Job item: The reply should consist of one number, the count of lines below in which the word "LIST" appears.

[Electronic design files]
*****

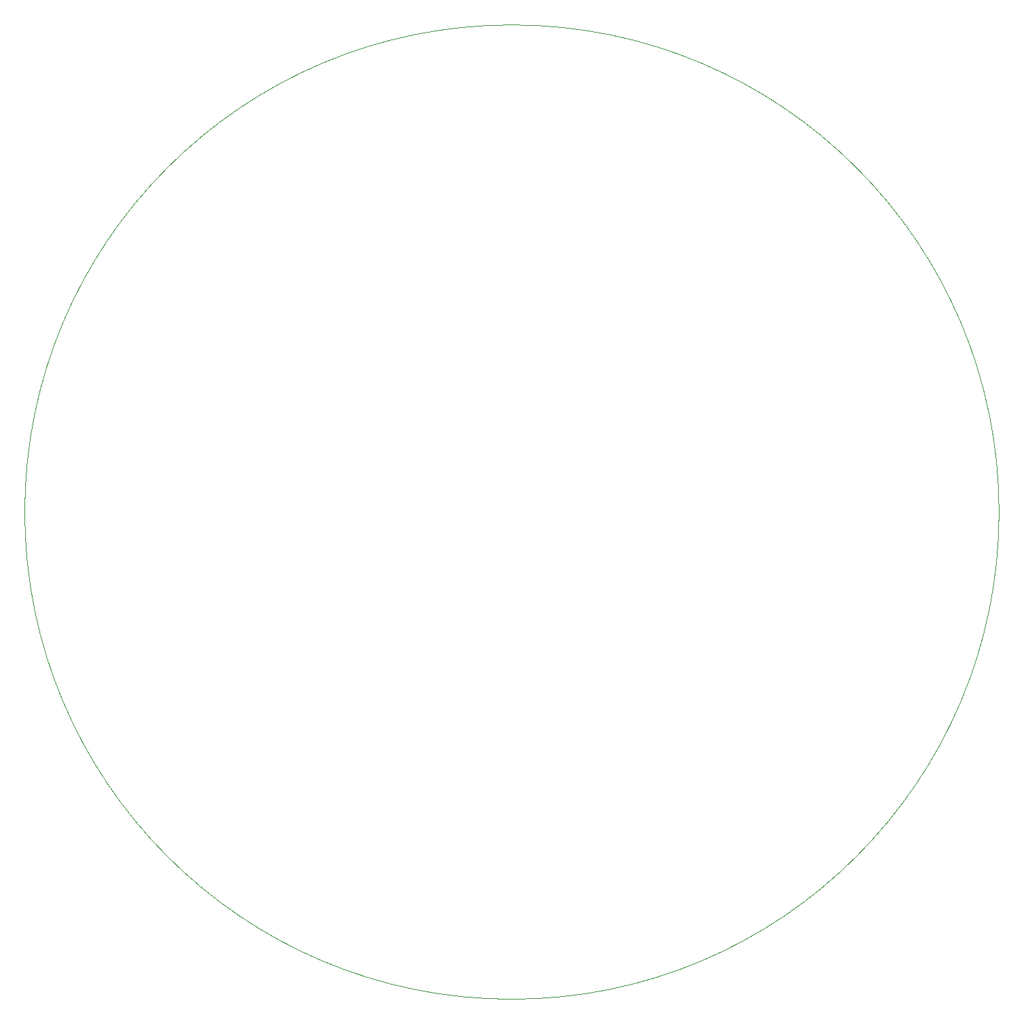
<source format=gbr>
%TF.GenerationSoftware,KiCad,Pcbnew,7.0.10*%
%TF.CreationDate,2024-03-13T10:09:45-04:00*%
%TF.ProjectId,MainPCB,4d61696e-5043-4422-9e6b-696361645f70,rev?*%
%TF.SameCoordinates,Original*%
%TF.FileFunction,Profile,NP*%
%FSLAX46Y46*%
G04 Gerber Fmt 4.6, Leading zero omitted, Abs format (unit mm)*
G04 Created by KiCad (PCBNEW 7.0.10) date 2024-03-13 10:09:45*
%MOMM*%
%LPD*%
G01*
G04 APERTURE LIST*
%TA.AperFunction,Profile*%
%ADD10C,0.100000*%
%TD*%
G04 APERTURE END LIST*
D10*
X160700000Y-100000000D02*
G75*
G03*
X39300000Y-100000000I-60700000J0D01*
G01*
X39300000Y-100000000D02*
G75*
G03*
X160700000Y-100000000I60700000J0D01*
G01*
M02*

</source>
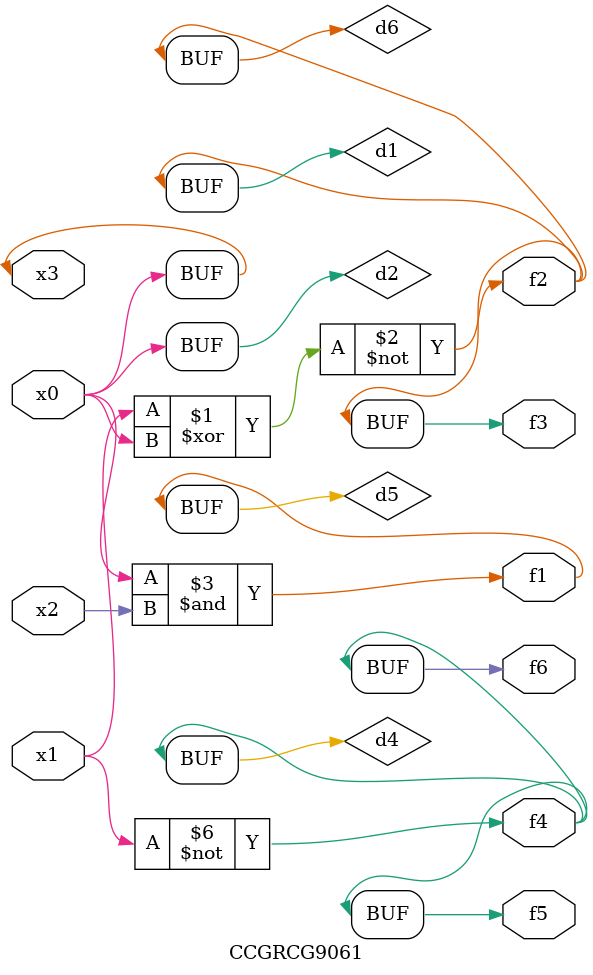
<source format=v>
module CCGRCG9061(
	input x0, x1, x2, x3,
	output f1, f2, f3, f4, f5, f6
);

	wire d1, d2, d3, d4, d5, d6;

	xnor (d1, x1, x3);
	buf (d2, x0, x3);
	nand (d3, x0, x2);
	not (d4, x1);
	nand (d5, d3);
	or (d6, d1);
	assign f1 = d5;
	assign f2 = d6;
	assign f3 = d6;
	assign f4 = d4;
	assign f5 = d4;
	assign f6 = d4;
endmodule

</source>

*****

Exercise output: 2